Are radiologists interpreting 3D images effectively?

By Will Morton, AuntMinnie.com staff writer

March 26, 2021 -- Researchers investigating reader performance for 2D and 3D image localization tasks found that when observers scrolled through a 3D image, there was little evidence of integrating information in the scrolling direction, according to a study published March 18 in the Journal of Medical Imaging.

3D volumetric imaging methods are now a common component of medical imaging across many imaging modalities. But relatively little is known about how human observers localize targets masked by noise and clutter as they scroll through a 3D image and how it compares with a similar task confined to a single 2D slice.

The current study aimed to compare components of reader performance in 3D images with 2D images, in which scrolling is not possible, to see if subjects are capable of integrating multiple slices into a localization response identifying a target of interest.

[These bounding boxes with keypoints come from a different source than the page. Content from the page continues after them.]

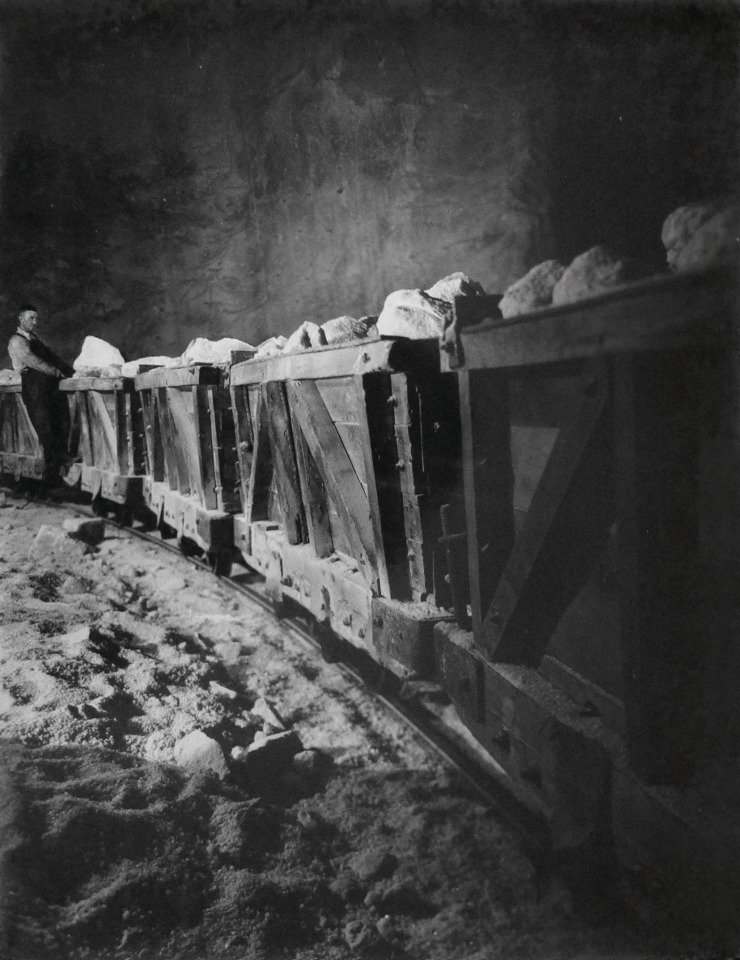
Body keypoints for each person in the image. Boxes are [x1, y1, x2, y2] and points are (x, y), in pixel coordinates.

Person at [7, 303, 74, 486]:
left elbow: (51, 357)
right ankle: (50, 475)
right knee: (45, 426)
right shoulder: (17, 341)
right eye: (31, 318)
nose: (35, 322)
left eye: (36, 318)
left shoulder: (35, 339)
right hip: (34, 385)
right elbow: (33, 361)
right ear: (21, 319)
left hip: (47, 385)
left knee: (60, 420)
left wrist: (70, 371)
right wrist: (56, 371)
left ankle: (58, 466)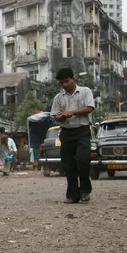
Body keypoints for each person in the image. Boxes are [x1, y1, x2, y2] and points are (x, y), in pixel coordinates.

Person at [50, 67, 95, 203]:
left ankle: (85, 190)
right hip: (66, 133)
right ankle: (73, 195)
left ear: (73, 78)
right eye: (61, 83)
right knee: (69, 165)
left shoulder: (85, 91)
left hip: (82, 131)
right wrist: (61, 117)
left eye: (66, 81)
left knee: (83, 159)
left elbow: (89, 108)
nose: (64, 85)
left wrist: (72, 113)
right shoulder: (58, 97)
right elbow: (55, 116)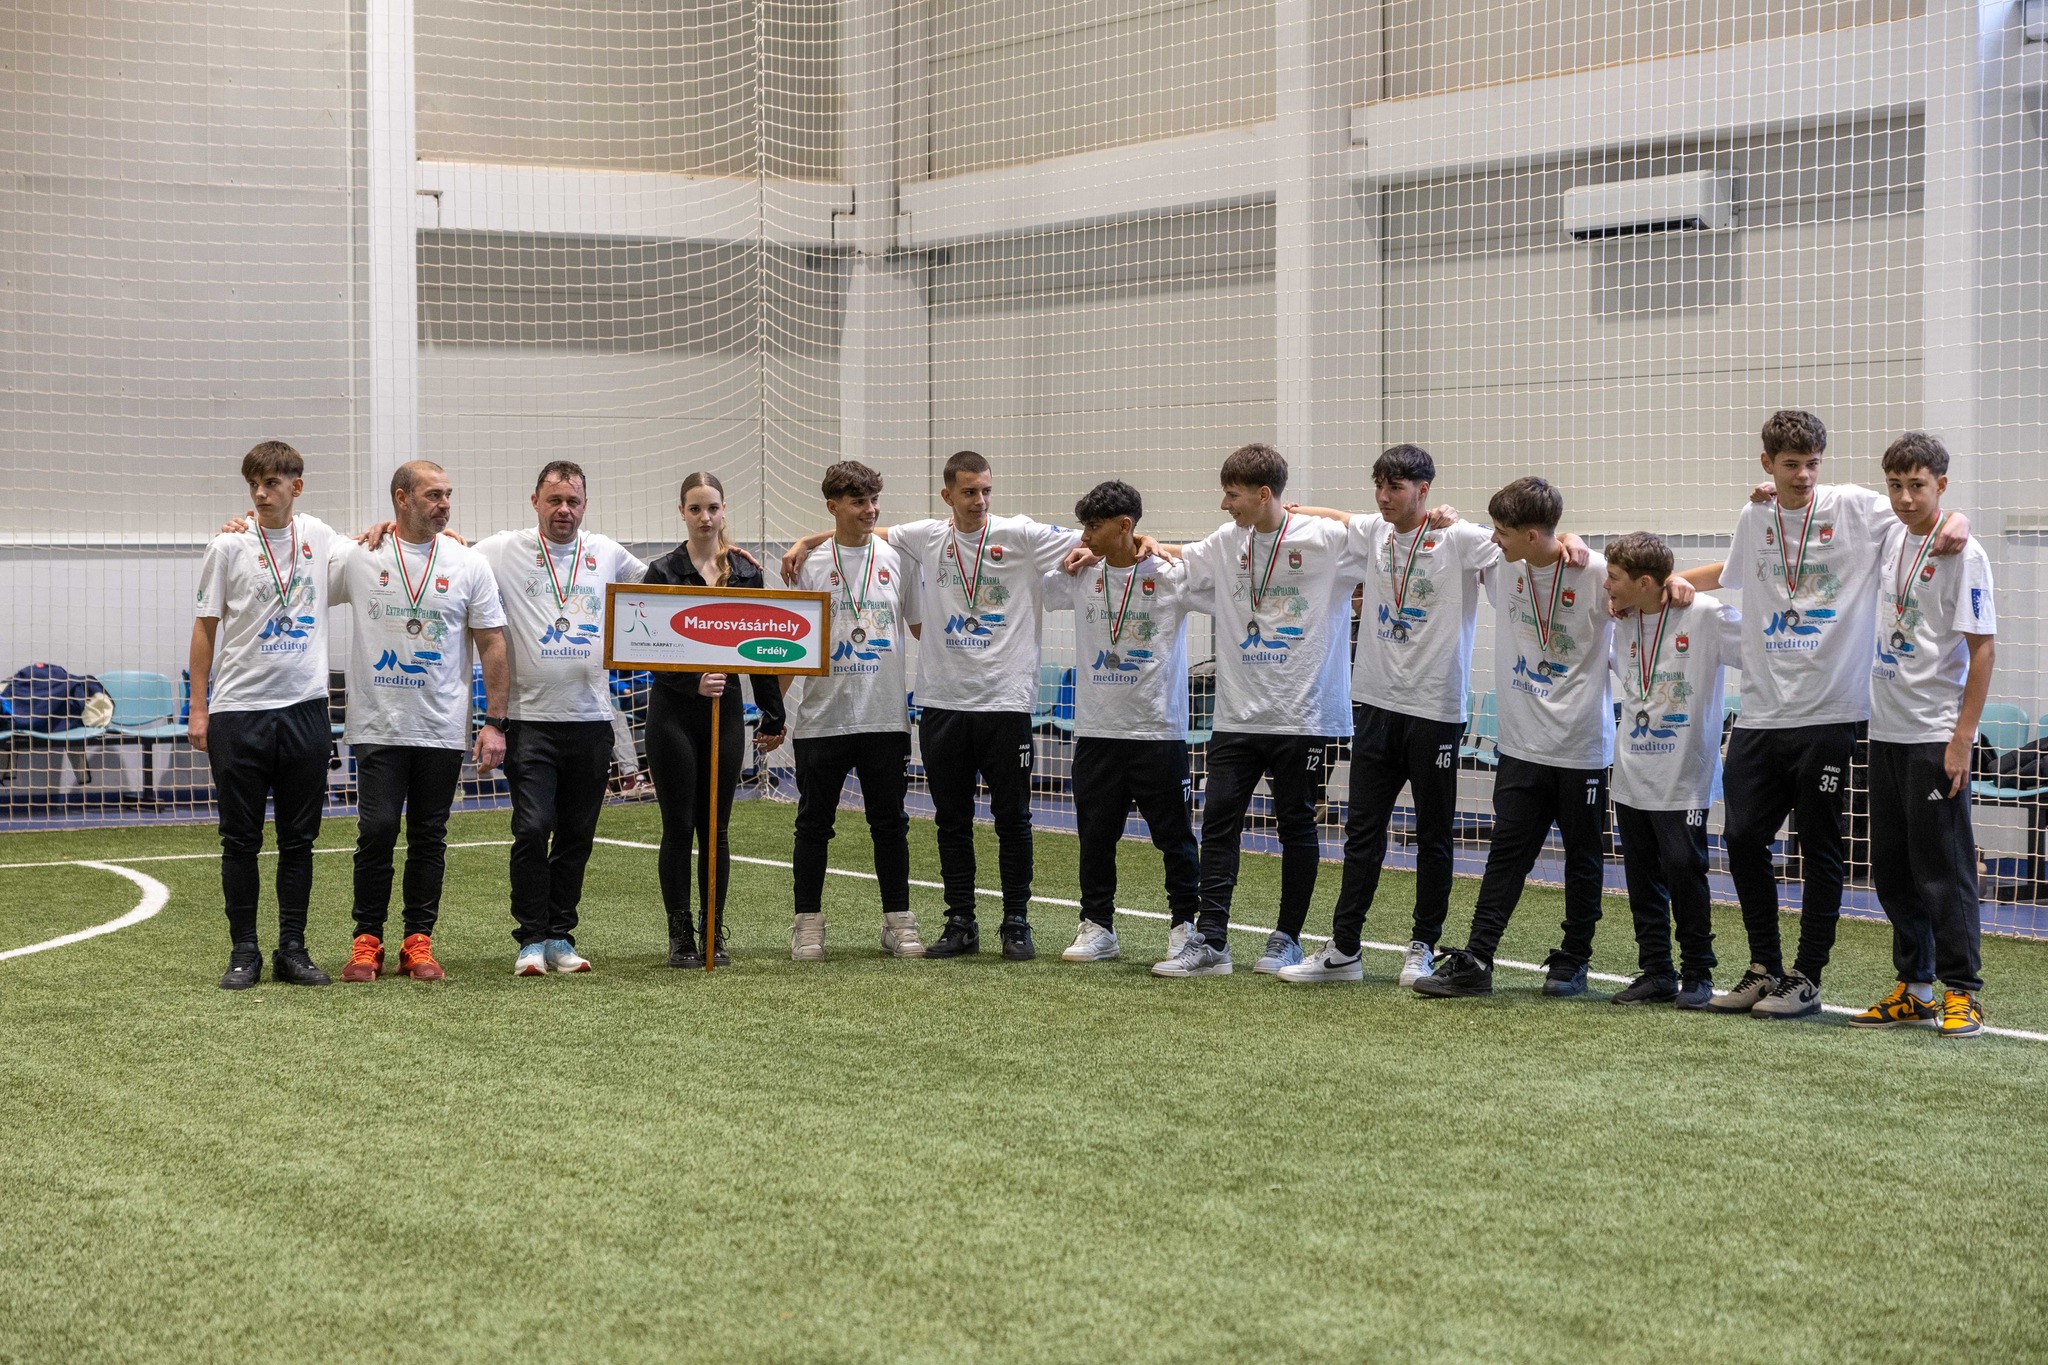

Researchers created images in the study that were simulations intended to approximate high-resolution CT imaging. The images were generated in 3D and viewed as 2D slices, and the test subjects in the experiment were able to freely inspect the images, including scrolling through 3D images.

The researchers found no evidence that the readers combined information over multiple sections of the image to localize a target that spans multiple sections of the image. They felt that the readers basically treated the 3D volumetric image as a stack of independent 2D images.

The findings warrant further investigation, but they support and help to explain the need for multiple views in 3D image reading, and they provide useful information for modeling observer performance in volumetric images, the authors concluded.